# ABOUT THIS EXERCISE
Rewrite every one of the records below with "slice percentage" substituted by "slice share" each time it occurs, and keep every other part the same.
[[ AVAILABLE RECORDS, beginning ]]
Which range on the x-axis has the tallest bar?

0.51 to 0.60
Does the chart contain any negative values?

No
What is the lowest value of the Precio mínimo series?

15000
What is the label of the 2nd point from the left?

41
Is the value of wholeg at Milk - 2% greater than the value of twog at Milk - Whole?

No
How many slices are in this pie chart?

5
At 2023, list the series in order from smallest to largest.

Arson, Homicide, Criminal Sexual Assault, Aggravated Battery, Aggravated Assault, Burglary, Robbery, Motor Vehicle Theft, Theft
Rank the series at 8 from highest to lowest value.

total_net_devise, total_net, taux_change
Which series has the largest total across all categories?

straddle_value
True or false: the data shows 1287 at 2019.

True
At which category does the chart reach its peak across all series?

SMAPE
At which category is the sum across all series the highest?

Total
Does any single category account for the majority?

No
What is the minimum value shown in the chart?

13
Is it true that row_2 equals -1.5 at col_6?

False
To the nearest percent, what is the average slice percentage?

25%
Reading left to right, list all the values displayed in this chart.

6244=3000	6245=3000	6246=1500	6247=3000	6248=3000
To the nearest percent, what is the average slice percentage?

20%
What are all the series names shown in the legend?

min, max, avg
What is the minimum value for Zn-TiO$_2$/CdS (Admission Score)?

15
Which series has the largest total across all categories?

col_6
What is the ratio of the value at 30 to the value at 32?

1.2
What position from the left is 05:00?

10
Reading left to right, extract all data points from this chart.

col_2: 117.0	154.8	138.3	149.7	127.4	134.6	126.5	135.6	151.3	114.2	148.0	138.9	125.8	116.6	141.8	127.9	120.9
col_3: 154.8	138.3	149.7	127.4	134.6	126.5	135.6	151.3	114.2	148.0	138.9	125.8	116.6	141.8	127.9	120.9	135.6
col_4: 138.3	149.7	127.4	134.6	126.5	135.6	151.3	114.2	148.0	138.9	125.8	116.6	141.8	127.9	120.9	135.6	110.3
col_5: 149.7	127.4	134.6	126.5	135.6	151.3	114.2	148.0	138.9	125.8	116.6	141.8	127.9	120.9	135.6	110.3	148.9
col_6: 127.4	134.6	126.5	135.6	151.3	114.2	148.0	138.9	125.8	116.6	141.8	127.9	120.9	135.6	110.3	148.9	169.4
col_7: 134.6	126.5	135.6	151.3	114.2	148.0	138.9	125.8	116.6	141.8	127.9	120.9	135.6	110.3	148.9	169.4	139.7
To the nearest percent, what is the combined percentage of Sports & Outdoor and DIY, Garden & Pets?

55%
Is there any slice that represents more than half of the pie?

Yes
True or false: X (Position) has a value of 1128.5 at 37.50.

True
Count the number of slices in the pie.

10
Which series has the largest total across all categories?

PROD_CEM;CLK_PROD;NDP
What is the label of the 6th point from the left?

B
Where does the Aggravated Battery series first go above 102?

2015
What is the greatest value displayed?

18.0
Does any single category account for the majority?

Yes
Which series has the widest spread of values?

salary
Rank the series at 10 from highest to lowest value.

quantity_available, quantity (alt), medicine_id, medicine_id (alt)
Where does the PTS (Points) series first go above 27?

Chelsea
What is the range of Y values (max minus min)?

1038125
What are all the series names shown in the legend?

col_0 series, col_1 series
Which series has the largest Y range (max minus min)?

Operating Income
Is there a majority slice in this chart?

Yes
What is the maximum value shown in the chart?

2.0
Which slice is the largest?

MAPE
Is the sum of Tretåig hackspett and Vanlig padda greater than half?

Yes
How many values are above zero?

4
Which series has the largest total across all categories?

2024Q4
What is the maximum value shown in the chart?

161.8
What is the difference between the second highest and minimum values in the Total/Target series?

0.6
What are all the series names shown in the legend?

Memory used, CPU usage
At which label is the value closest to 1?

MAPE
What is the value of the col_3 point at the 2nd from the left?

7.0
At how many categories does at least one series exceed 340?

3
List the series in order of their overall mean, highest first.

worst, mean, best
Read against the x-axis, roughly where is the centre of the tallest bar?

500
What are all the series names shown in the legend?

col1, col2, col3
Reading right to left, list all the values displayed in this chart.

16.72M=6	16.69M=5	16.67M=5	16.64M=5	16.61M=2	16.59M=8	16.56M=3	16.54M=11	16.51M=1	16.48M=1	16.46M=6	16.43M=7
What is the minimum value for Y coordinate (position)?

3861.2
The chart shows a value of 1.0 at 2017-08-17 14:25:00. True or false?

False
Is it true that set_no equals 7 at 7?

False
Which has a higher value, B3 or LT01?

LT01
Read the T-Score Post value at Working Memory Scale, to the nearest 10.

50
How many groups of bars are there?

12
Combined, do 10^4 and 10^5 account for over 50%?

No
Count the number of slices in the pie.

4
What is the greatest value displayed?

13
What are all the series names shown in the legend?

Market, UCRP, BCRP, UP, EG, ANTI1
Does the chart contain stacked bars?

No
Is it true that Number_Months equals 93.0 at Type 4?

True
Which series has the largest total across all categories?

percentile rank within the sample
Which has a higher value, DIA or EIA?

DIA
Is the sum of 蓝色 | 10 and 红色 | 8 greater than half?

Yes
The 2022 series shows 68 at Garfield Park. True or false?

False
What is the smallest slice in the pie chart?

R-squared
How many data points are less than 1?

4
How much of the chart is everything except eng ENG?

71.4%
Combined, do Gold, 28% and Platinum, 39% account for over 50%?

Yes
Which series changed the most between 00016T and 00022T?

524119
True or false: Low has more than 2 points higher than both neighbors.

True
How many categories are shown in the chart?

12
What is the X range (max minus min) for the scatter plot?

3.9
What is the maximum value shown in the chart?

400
[[ AVAILABLE RECORDS, end ]]
# EXPECTED OUTPUT
Which range on the x-axis has the tallest bar?

0.51 to 0.60
Does the chart contain any negative values?

No
What is the lowest value of the Precio mínimo series?

15000
What is the label of the 2nd point from the left?

41
Is the value of wholeg at Milk - 2% greater than the value of twog at Milk - Whole?

No
How many slices are in this pie chart?

5
At 2023, list the series in order from smallest to largest.

Arson, Homicide, Criminal Sexual Assault, Aggravated Battery, Aggravated Assault, Burglary, Robbery, Motor Vehicle Theft, Theft
Rank the series at 8 from highest to lowest value.

total_net_devise, total_net, taux_change
Which series has the largest total across all categories?

straddle_value
True or false: the data shows 1287 at 2019.

True
At which category does the chart reach its peak across all series?

SMAPE
At which category is the sum across all series the highest?

Total
Does any single category account for the majority?

No
What is the minimum value shown in the chart?

13
Is it true that row_2 equals -1.5 at col_6?

False
To the nearest percent, what is the average slice share?

25%
Reading left to right, list all the values displayed in this chart.

6244=3000	6245=3000	6246=1500	6247=3000	6248=3000
To the nearest percent, what is the average slice share?

20%
What are all the series names shown in the legend?

min, max, avg
What is the minimum value for Zn-TiO$_2$/CdS (Admission Score)?

15
Which series has the largest total across all categories?

col_6
What is the ratio of the value at 30 to the value at 32?

1.2
What position from the left is 05:00?

10
Reading left to right, extract all data points from this chart.

col_2: 117.0	154.8	138.3	149.7	127.4	134.6	126.5	135.6	151.3	114.2	148.0	138.9	125.8	116.6	141.8	127.9	120.9
col_3: 154.8	138.3	149.7	127.4	134.6	126.5	135.6	151.3	114.2	148.0	138.9	125.8	116.6	141.8	127.9	120.9	135.6
col_4: 138.3	149.7	127.4	134.6	126.5	135.6	151.3	114.2	148.0	138.9	125.8	116.6	141.8	127.9	120.9	135.6	110.3
col_5: 149.7	127.4	134.6	126.5	135.6	151.3	114.2	148.0	138.9	125.8	116.6	141.8	127.9	120.9	135.6	110.3	148.9
col_6: 127.4	134.6	126.5	135.6	151.3	114.2	148.0	138.9	125.8	116.6	141.8	127.9	120.9	135.6	110.3	148.9	169.4
col_7: 134.6	126.5	135.6	151.3	114.2	148.0	138.9	125.8	116.6	141.8	127.9	120.9	135.6	110.3	148.9	169.4	139.7
To the nearest percent, what is the combined percentage of Sports & Outdoor and DIY, Garden & Pets?

55%
Is there any slice that represents more than half of the pie?

Yes
True or false: X (Position) has a value of 1128.5 at 37.50.

True
Count the number of slices in the pie.

10
Which series has the largest total across all categories?

PROD_CEM;CLK_PROD;NDP
What is the label of the 6th point from the left?

B
Where does the Aggravated Battery series first go above 102?

2015
What is the greatest value displayed?

18.0
Does any single category account for the majority?

Yes
Which series has the widest spread of values?

salary
Rank the series at 10 from highest to lowest value.

quantity_available, quantity (alt), medicine_id, medicine_id (alt)
Where does the PTS (Points) series first go above 27?

Chelsea
What is the range of Y values (max minus min)?

1038125
What are all the series names shown in the legend?

col_0 series, col_1 series
Which series has the largest Y range (max minus min)?

Operating Income
Is there a majority slice in this chart?

Yes
What is the maximum value shown in the chart?

2.0
Which slice is the largest?

MAPE
Is the sum of Tretåig hackspett and Vanlig padda greater than half?

Yes
How many values are above zero?

4
Which series has the largest total across all categories?

2024Q4
What is the maximum value shown in the chart?

161.8
What is the difference between the second highest and minimum values in the Total/Target series?

0.6
What are all the series names shown in the legend?

Memory used, CPU usage
At which label is the value closest to 1?

MAPE
What is the value of the col_3 point at the 2nd from the left?

7.0
At how many categories does at least one series exceed 340?

3
List the series in order of their overall mean, highest first.

worst, mean, best
Read against the x-axis, roughly where is the centre of the tallest bar?

500
What are all the series names shown in the legend?

col1, col2, col3
Reading right to left, list all the values displayed in this chart.

16.72M=6	16.69M=5	16.67M=5	16.64M=5	16.61M=2	16.59M=8	16.56M=3	16.54M=11	16.51M=1	16.48M=1	16.46M=6	16.43M=7
What is the minimum value for Y coordinate (position)?

3861.2
The chart shows a value of 1.0 at 2017-08-17 14:25:00. True or false?

False
Is it true that set_no equals 7 at 7?

False
Which has a higher value, B3 or LT01?

LT01
Read the T-Score Post value at Working Memory Scale, to the nearest 10.

50
How many groups of bars are there?

12
Combined, do 10^4 and 10^5 account for over 50%?

No
Count the number of slices in the pie.

4
What is the greatest value displayed?

13
What are all the series names shown in the legend?

Market, UCRP, BCRP, UP, EG, ANTI1
Does the chart contain stacked bars?

No
Is it true that Number_Months equals 93.0 at Type 4?

True
Which series has the largest total across all categories?

percentile rank within the sample
Which has a higher value, DIA or EIA?

DIA
Is the sum of 蓝色 | 10 and 红色 | 8 greater than half?

Yes
The 2022 series shows 68 at Garfield Park. True or false?

False
What is the smallest slice in the pie chart?

R-squared
How many data points are less than 1?

4
How much of the chart is everything except eng ENG?

71.4%
Combined, do Gold, 28% and Platinum, 39% account for over 50%?

Yes
Which series changed the most between 00016T and 00022T?

524119
True or false: Low has more than 2 points higher than both neighbors.

True
How many categories are shown in the chart?

12
What is the X range (max minus min) for the scatter plot?

3.9
What is the maximum value shown in the chart?

400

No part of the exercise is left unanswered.